こうした規制を受けてODIは昨年12月に前年比39.4%減の84億1000万ドルと、同年として最低の水準に落ち込み、1月も大幅減の流れが続いた。

商務省の報道官は「1月のODIは減少したが、全般的な構造は改善している」と指摘した。

1月のODIでは不動産に加え、文化・スポーツ・娯楽分野への投資も93.3%落ち込んだ。

一方、当局が規制の対象を選別していることを反映し、海外の製造業セクターやIT(情報技術)セクターへの投資はトレンドに逆行、それぞれ79.4%、33.1%増加した。

中国国家外為管理局(SAFE)は先週、ロイターへの声明で「リスクに関する規制当局からの警告や短期的な資本規制が成果を上げている。国内企業は自社の状況に応じて、より秩序的かつ合理的にODIを行っている」との認識を示した。

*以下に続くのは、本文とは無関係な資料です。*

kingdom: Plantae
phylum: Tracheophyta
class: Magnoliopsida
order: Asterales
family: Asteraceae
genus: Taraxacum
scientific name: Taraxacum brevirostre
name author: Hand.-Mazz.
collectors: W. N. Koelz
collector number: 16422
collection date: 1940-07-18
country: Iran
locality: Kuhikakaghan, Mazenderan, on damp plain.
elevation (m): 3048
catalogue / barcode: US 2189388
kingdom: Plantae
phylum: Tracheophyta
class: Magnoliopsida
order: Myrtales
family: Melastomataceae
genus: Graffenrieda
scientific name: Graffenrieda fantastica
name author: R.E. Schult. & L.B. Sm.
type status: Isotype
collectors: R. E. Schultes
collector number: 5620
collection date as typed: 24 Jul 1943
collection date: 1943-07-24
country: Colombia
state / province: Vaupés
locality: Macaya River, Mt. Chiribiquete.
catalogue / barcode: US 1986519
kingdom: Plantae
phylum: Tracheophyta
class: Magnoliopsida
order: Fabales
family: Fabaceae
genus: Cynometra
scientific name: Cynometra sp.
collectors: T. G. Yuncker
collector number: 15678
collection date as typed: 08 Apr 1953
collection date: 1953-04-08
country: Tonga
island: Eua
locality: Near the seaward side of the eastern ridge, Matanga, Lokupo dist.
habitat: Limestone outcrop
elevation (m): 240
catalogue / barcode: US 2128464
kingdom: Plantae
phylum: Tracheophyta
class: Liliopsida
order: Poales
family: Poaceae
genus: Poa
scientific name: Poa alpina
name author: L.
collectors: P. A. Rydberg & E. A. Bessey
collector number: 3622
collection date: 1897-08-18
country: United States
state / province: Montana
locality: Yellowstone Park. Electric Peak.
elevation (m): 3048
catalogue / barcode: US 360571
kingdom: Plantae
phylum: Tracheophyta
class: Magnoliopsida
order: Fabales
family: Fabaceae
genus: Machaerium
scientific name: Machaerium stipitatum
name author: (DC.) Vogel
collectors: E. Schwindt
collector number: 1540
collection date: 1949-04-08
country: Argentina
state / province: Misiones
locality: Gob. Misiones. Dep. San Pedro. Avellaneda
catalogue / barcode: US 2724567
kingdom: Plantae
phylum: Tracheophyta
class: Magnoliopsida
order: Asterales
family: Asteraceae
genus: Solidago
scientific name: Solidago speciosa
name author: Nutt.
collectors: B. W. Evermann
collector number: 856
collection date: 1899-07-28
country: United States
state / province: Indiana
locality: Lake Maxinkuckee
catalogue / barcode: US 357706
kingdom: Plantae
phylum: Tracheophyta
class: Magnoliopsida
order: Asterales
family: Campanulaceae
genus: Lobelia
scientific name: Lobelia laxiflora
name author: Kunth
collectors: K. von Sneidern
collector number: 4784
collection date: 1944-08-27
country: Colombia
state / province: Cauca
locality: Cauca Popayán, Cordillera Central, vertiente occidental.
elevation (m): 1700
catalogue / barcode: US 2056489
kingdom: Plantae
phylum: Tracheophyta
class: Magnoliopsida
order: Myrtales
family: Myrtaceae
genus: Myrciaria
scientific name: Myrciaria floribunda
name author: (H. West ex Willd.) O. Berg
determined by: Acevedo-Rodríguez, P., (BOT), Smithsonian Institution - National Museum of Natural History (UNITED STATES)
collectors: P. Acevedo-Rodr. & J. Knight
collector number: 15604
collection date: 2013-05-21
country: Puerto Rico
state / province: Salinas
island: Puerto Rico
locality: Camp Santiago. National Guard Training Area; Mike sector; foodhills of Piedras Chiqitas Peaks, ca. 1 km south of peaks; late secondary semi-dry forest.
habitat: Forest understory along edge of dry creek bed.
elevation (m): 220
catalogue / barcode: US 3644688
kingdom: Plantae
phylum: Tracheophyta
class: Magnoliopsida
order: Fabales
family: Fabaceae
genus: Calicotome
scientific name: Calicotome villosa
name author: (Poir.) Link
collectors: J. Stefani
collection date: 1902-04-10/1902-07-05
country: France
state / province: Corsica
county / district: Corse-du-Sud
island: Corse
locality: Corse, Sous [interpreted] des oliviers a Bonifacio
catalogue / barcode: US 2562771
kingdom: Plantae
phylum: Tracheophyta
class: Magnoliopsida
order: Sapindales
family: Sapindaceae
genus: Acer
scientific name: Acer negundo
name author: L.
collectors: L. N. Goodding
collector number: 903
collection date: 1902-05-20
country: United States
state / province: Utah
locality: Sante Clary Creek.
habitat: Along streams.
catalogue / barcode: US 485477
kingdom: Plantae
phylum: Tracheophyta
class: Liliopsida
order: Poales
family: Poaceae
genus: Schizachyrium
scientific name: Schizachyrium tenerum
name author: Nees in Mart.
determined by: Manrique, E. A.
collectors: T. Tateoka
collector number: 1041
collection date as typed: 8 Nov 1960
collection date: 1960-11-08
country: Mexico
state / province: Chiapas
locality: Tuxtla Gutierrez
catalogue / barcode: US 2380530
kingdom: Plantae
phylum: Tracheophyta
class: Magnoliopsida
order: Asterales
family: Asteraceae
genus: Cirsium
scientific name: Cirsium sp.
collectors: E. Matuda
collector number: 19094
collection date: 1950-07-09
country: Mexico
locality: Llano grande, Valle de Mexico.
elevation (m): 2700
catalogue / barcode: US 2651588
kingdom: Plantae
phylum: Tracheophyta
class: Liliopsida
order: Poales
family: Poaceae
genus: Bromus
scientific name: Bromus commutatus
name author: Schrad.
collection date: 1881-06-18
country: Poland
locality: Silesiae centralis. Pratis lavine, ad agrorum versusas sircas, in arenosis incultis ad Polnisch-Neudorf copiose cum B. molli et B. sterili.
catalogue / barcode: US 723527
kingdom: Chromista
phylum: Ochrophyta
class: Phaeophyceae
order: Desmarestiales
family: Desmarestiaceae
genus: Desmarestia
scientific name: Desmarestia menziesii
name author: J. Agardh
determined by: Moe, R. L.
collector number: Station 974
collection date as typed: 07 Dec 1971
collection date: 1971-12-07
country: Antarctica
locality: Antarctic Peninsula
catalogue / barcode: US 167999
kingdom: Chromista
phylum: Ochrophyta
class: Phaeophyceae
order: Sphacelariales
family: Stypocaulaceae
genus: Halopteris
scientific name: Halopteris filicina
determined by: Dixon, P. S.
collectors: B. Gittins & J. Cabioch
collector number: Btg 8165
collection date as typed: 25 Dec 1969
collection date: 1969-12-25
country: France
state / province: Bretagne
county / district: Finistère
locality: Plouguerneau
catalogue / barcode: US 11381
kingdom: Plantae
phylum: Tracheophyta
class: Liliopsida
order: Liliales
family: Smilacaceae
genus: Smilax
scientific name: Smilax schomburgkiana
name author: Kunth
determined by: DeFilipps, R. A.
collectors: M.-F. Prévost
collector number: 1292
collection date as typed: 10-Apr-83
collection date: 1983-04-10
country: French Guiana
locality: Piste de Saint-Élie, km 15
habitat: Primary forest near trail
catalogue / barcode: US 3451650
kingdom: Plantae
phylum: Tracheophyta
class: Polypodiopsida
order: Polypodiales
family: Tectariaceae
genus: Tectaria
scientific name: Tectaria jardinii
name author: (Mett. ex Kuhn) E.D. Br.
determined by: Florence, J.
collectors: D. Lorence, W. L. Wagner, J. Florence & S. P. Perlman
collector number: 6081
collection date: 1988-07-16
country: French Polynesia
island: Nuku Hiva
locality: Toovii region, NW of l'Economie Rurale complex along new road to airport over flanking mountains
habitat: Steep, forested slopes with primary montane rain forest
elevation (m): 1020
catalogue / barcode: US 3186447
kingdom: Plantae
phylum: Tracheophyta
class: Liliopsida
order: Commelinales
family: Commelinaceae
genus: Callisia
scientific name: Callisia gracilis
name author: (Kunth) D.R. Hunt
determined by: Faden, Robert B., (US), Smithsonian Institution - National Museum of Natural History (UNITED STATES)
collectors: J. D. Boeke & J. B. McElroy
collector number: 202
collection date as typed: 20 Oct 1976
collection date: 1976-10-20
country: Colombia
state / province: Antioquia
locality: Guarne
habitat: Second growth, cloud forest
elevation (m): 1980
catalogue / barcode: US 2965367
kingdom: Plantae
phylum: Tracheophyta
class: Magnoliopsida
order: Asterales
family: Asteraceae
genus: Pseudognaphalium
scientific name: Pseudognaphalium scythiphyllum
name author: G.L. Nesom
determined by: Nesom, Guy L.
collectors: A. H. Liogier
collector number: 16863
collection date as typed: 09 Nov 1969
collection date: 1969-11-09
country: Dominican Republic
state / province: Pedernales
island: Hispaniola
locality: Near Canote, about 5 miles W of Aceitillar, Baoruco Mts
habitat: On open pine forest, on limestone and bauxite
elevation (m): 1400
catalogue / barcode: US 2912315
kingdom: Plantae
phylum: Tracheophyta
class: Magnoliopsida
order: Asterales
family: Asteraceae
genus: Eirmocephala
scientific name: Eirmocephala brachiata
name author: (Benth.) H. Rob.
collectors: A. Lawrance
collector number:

2016年全体のODIは44.1%増の1701億ドルだった。

フィッチ傘下のBMIリサーチ(シンガポール)のシニアアナリストは「(資本規制の)影響はおそらく限定的だ。数カ月間は流出を抑制するとみられるが、中国経済のファンダメンタルズは依然弱く、長期的には資金流出の圧力はまだかなり強い」との見方を示した。

<海外からの直接投資も減少>

1月の海外からの直接投資(FDI)は前年比9.2%減の801億元(116億8000万ドル)。

商務省の広報担当者は、比較対象である前年同月が高水準だったことや、今年は春節(旧正月)が例年より早い時期となったことが、減少の主な理由だと説明した。

16年12月のFDIは5.7%増の814億2000万元、16年年間では4.1%増の8132億2000万元だった。